Friday, September 26, 2014

Nicholas Blanford explains family ties to Western readers

"Mr. Hamiyah, a Lebanese Army soldier, was executed Saturday with a bullet to the head by Jabhat al-Nusra, Syria’s Al Qaeda affiliate, which along with the Sunni extremists of Islamic State is holding hostage at least 21 Lebanese soldiers and policemen along Lebanon’s northeast border with Syria.

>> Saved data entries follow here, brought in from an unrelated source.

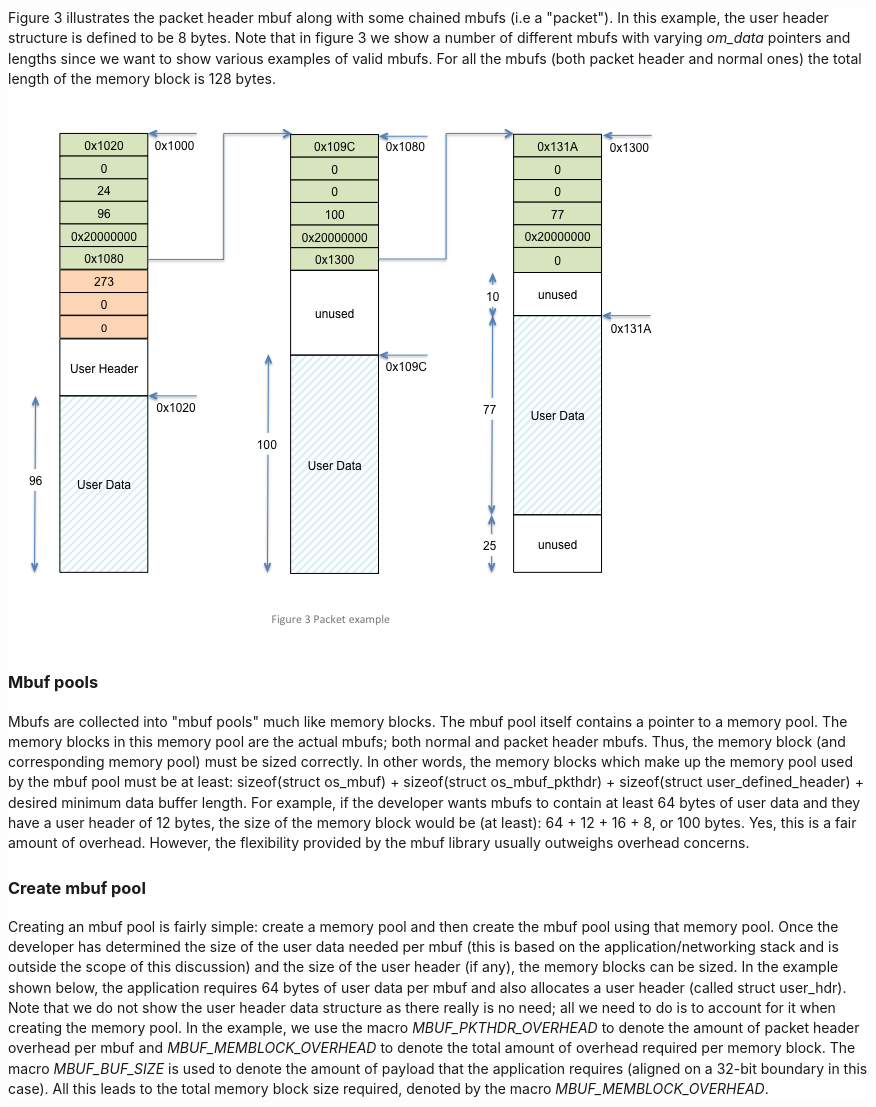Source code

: Figure 3 illustrates the packet header mbuf along with some chained mbufs (i.e a "packet"). In this example, the user header structure is defined to be 8 bytes. Note that in figure 3 we show a number of different mbufs with varying *om_data* pointers and lengths since we want to show various examples of valid mbufs. For all the mbufs (both packet header and normal ones) the total length of the memory block is 128 bytes.

![Packet](pics/mbuf_fig3.png)

### Mbuf pools

Mbufs are collected into "mbuf pools" much like memory blocks. The mbuf pool itself contains a pointer to a memory pool. The memory blocks in this memory pool are the actual mbufs; both normal and packet header mbufs. Thus, the memory block (and corresponding memory pool) must be sized correctly. In other words, the memory blocks which make up the memory pool used by the mbuf pool must be at least: sizeof(struct os_mbuf) + sizeof(struct os_mbuf_pkthdr) + sizeof(struct user_defined_header) + desired minimum data buffer length. For example, if the developer wants mbufs to contain at least 64 bytes of user data and they have a user header of 12 bytes, the size of the memory block would be (at least): 64 + 12 + 16 + 8, or 100 bytes. Yes, this is a fair amount of overhead. However, the flexibility provided by the mbuf library usually outweighs overhead concerns.

### Create mbuf pool

Creating an mbuf pool is fairly simple: create a memory pool and then create the mbuf pool using that memory pool. Once the developer has determined the size of the user data needed per mbuf (this is based on the application/networking stack and is outside the scope of this discussion) and the size of the user header (if any), the memory blocks can be sized. In the example shown below, the application requires 64 bytes of user data per mbuf and also allocates a user header (called struct user_hdr). Note that we do not show the user header data structure as there really is no need; all we need to do is to account for it when creating the memory pool. In the example, we use the macro *MBUF_PKTHDR_OVERHEAD* to denote the amount of packet header overhead per mbuf and *MBUF_MEMBLOCK_OVERHEAD* to denote the total amount of overhead required per memory block. The macro *MBUF_BUF_SIZE* is used to denote the amount of payload that the application requires (aligned on a 32-bit boundary in this case). All this leads to the total memory block size required, denoted by the macro *MBUF_MEMBLOCK_OVERHEAD*.
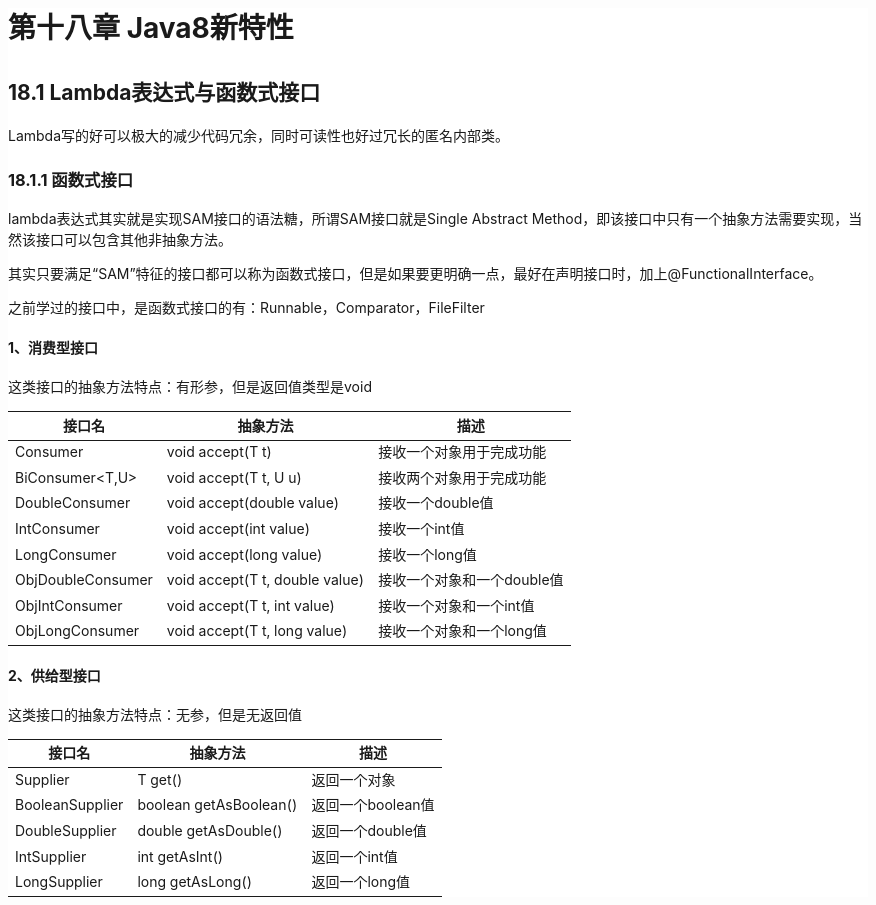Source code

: # 第十八章  Java8新特性



## 18.1 Lambda表达式与函数式接口



Lambda写的好可以极大的减少代码冗余，同时可读性也好过冗长的匿名内部类。



### 18.1.1 函数式接口



lambda表达式其实就是实现SAM接口的语法糖，所谓SAM接口就是Single Abstract Method，即该接口中只有一个抽象方法需要实现，当然该接口可以包含其他非抽象方法。



其实只要满足“SAM”特征的接口都可以称为函数式接口，但是如果要更明确一点，最好在声明接口时，加上@FunctionalInterface。



之前学过的接口中，是函数式接口的有：Runnable，Comparator，FileFilter



#### **1、消费型接口**



这类接口的抽象方法特点：有形参，但是返回值类型是void

| 接口名            | 抽象方法                       | 描述                       |
| ----------------- | ------------------------------ | -------------------------- |
| Consumer          | void accept(T t)               | 接收一个对象用于完成功能   |
| BiConsumer<T,U>   | void accept(T t, U u)          | 接收两个对象用于完成功能   |
| DoubleConsumer    | void accept(double value)      | 接收一个double值           |
| IntConsumer       | void accept(int value)         | 接收一个int值              |
| LongConsumer      | void accept(long value)        | 接收一个long值             |
| ObjDoubleConsumer | void accept(T t, double value) | 接收一个对象和一个double值 |
| ObjIntConsumer    | void accept(T t, int value)    | 接收一个对象和一个int值    |
| ObjLongConsumer   | void accept(T t, long value)   | 接收一个对象和一个long值   |



#### **2、供给型接口**



这类接口的抽象方法特点：无参，但是无返回值

| 接口名          | 抽象方法               | 描述              |
| --------------- | ---------------------- | ----------------- |
| Supplier        | T get()                | 返回一个对象      |
| BooleanSupplier | boolean getAsBoolean() | 返回一个boolean值 |
| DoubleSupplier  | double getAsDouble()   | 返回一个double值  |
| IntSupplier     | int getAsInt()         | 返回一个int值     |
| LongSupplier    | long getAsLong()       | 返回一个long值    |
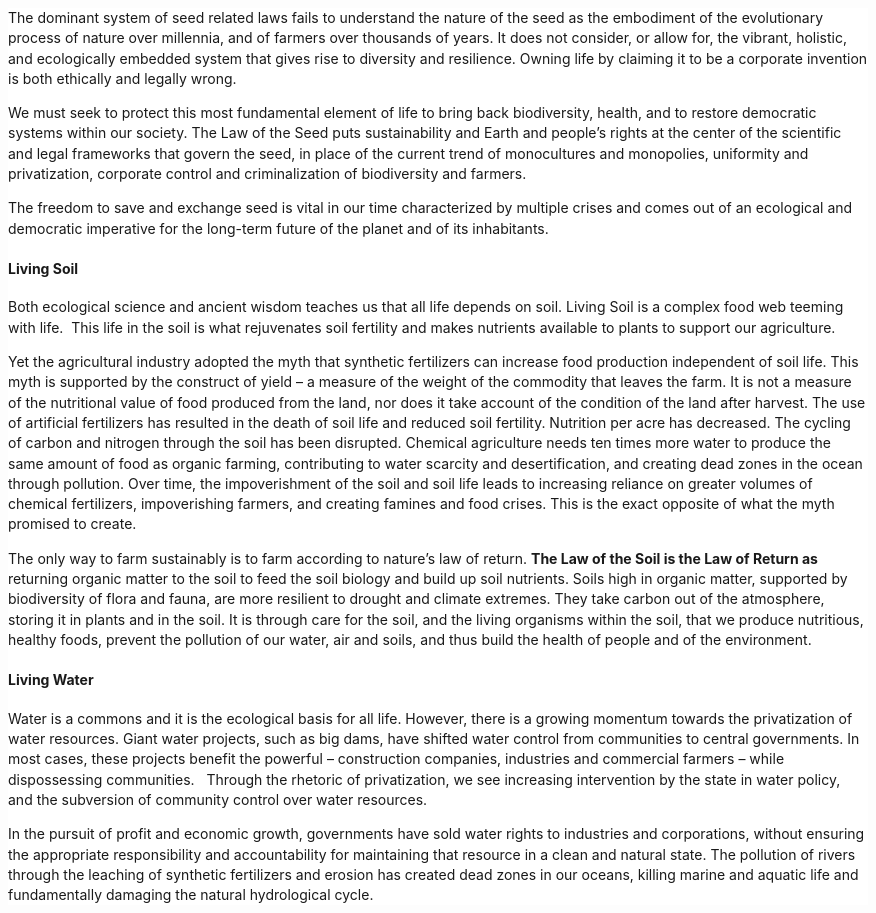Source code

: The dominant system of seed related laws fails to understand the nature of the seed as the embodiment of the evolutionary process of nature over millennia, and of farmers over thousands of years. It does not consider, or allow for, the vibrant, holistic, and ecologically embedded system that gives rise to diversity and resilience. Owning life by claiming it to be a corporate invention is both ethically and legally wrong.

We must seek to protect this most fundamental element of life to bring back biodiversity, health, and to restore democratic systems within our society. The Law of the Seed puts sustainability and Earth and people’s rights at the center of the scientific and legal frameworks that govern the seed, in place of the current trend of monocultures and monopolies, uniformity and privatization, corporate control and criminalization of biodiversity and farmers.

The freedom to save and exchange seed is vital in our time characterized by multiple crises and comes out of an ecological and democratic imperative for the long-term future of the planet and of its inhabitants.

#### **Living Soil**

Both ecological science and ancient wisdom teaches us that all life depends on soil. Living Soil is a complex food web teeming with life.  This life in the soil is what rejuvenates soil fertility and makes nutrients available to plants to support our agriculture.

Yet the agricultural industry adopted the myth that synthetic fertilizers can increase food production independent of soil life. This myth is supported by the construct of yield – a measure of the weight of the commodity that leaves the farm. It is not a measure of the nutritional value of food produced from the land, nor does it take account of the condition of the land after harvest. The use of artificial fertilizers has resulted in the death of soil life and reduced soil fertility. Nutrition per acre has decreased. The cycling of carbon and nitrogen through the soil has been disrupted. Chemical agriculture needs ten times more water to produce the same amount of food as organic farming, contributing to water scarcity and desertification, and creating dead zones in the ocean through pollution. Over time, the impoverishment of the soil and soil life leads to increasing reliance on greater volumes of chemical fertilizers, impoverishing farmers, and creating famines and food crises. This is the exact opposite of what the myth promised to create.

The only way to farm sustainably is to farm according to nature’s law of return. **The Law of the Soil is the Law of Return as** returning organic matter to the soil to feed the soil biology and build up soil nutrients. Soils high in organic matter, supported by biodiversity of flora and fauna, are more resilient to drought and climate extremes. They take carbon out of the atmosphere, storing it in plants and in the soil. It is through care for the soil, and the living organisms within the soil, that we produce nutritious, healthy foods, prevent the pollution of our water, air and soils, and thus build the health of people and of the environment.

#### **Living Water** 

Water is a commons and it is the ecological basis for all life. However, there is a growing momentum towards the privatization of water resources. Giant water projects, such as big dams, have shifted water control from communities to central governments. In most cases, these projects benefit the powerful – construction companies, industries and commercial farmers – while dispossessing communities.   Through the rhetoric of privatization, we see increasing intervention by the state in water policy, and the subversion of community control over water resources.

In the pursuit of profit and economic growth, governments have sold water rights to industries and corporations, without ensuring the appropriate responsibility and accountability for maintaining that resource in a clean and natural state. The pollution of rivers through the leaching of synthetic fertilizers and erosion has created dead zones in our oceans, killing marine and aquatic life and fundamentally damaging the natural hydrological cycle.
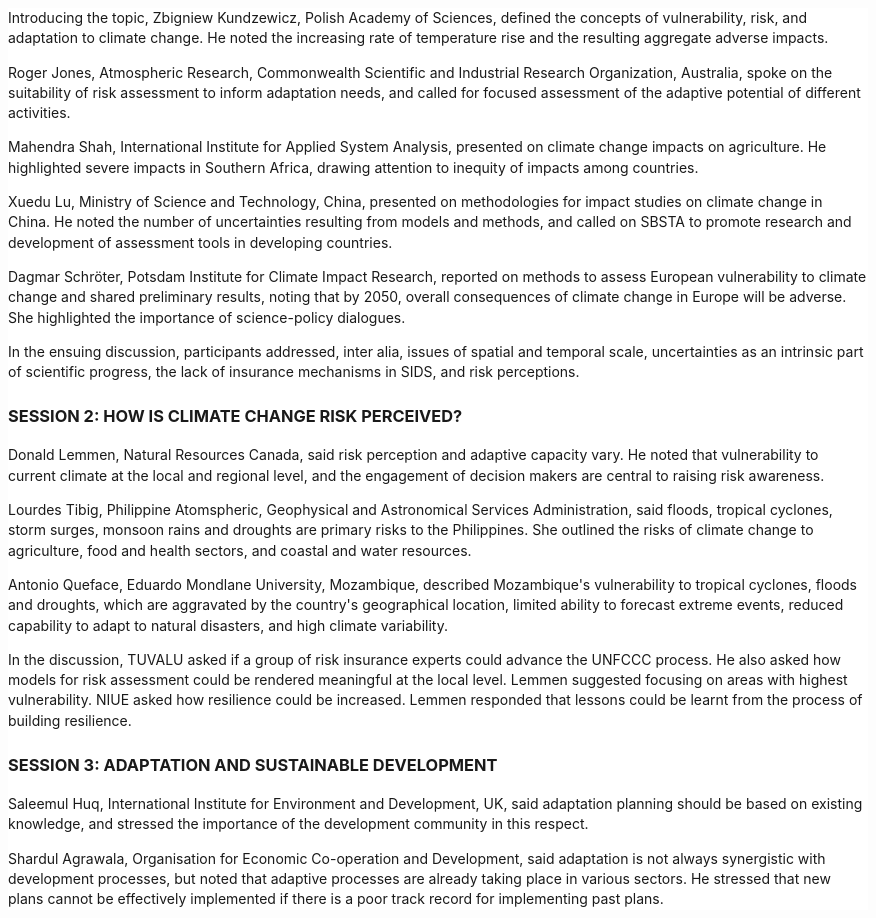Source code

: Introducing  the topic, Zbigniew Kundzewicz, Polish Academy of Sciences,  defined the concepts of vulnerability, risk, and adaptation to  climate change. He noted the increasing rate of temperature rise  and the resulting aggregate adverse impacts.

Roger Jones, Atmospheric Research, Commonwealth Scientific and  Industrial Research Organization, Australia, spoke on the  suitability of risk assessment to inform adaptation needs, and  called for focused assessment of the adaptive potential of  different activities.

Mahendra Shah, International Institute for Applied System Analysis,  presented on climate change impacts on agriculture. He highlighted  severe impacts in Southern Africa, drawing attention to inequity  of impacts among countries.

Xuedu Lu, Ministry of Science and Technology, China, presented on  methodologies for impact studies on climate change in China. He  noted the number of uncertainties resulting from models and  methods, and called on SBSTA to promote research and development  of assessment tools in developing countries.

Dagmar Schröter, Potsdam Institute for Climate Impact Research,  reported on methods to assess European vulnerability to climate  change and shared preliminary results, noting that by 2050,  overall consequences of climate change in Europe will be adverse.  She highlighted the importance of science-policy dialogues.

In the ensuing discussion, participants addressed, inter alia,  issues of spatial and temporal scale, uncertainties as an  intrinsic part of scientific progress, the lack of insurance  mechanisms in SIDS, and risk perceptions.

### SESSION 2: HOW IS CLIMATE CHANGE RISK PERCEIVED?

Donald Lemmen,  Natural Resources Canada, said risk perception and adaptive  capacity vary. He noted that vulnerability to current climate at  the local and regional level, and the engagement of decision  makers are central to raising risk awareness.

Lourdes Tibig, Philippine Atomspheric, Geophysical and  Astronomical Services Administration, said floods, tropical  cyclones, storm surges, monsoon rains and droughts are primary  risks to the Philippines. She outlined the risks of climate change  to agriculture, food and health sectors, and coastal and water  resources.

Antonio Queface, Eduardo Mondlane University, Mozambique,  described Mozambique's vulnerability to tropical cyclones, floods  and droughts, which are aggravated by the country's geographical  location, limited ability to forecast extreme events, reduced  capability to adapt to natural disasters, and high climate  variability.

In the discussion, TUVALU asked if a group of risk insurance  experts could advance the UNFCCC process. He also asked how models  for risk assessment could be rendered meaningful at the local  level. Lemmen suggested focusing on areas with highest  vulnerability. NIUE asked how resilience could be increased.  Lemmen responded that lessons could be learnt from the process of  building resilience.

### SESSION 3: ADAPTATION AND SUSTAINABLE DEVELOPMENT

Saleemul Huq,  International Institute for Environment and Development, UK, said  adaptation planning should be based on existing knowledge, and  stressed the importance of the development community in this  respect.

Shardul Agrawala, Organisation for Economic Co-operation and  Development, said adaptation is not always synergistic with  development processes, but noted that adaptive processes are  already taking place in various sectors. He stressed that new  plans cannot be effectively implemented if there is a poor track  record for implementing past plans.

The Hamiyah clan is from Taraya, a straggly village wedged between a towering escarpment of barren limestone to the west and flat fertile fields to the east. Farmers grow wheat, potatoes, tobacco, and lentils; they also provide some of the Bekaa Valley’s finest hashish. The US Treasury Department listed a Hamiyah on its drug trafficking blacklist in the 1980s, although the individual says he has long since retired. Other members of the family are represented in the Iran-backed militant Shiite Hezbollah organization, among them the elusive Talal Hamiyah, a top security official."  Of course, if Blanford is a knowledgeable correspondent--which he woefully is not--he would have known that Hamiyyah is one of the largest family in the Biqa` and numbers in the thousands or tens of thousands. (thanks Basim)  This business of "represented" in Hizbullah can apply to any Shi`ite family in Lebanon, including the AbuKhalil, who are also "represented"--I don't know what that means--in the Lebanese Communist Party and in Amal Movement. I know Hamiyyah who are SSNP and who are far left activists.  Ridiculous.  After the fiasco of reporting on Hariri assassination and his "interview" (although he later admitted he was not present) with Hariri murder suspects, I don't know how the hell he was able to retain his job.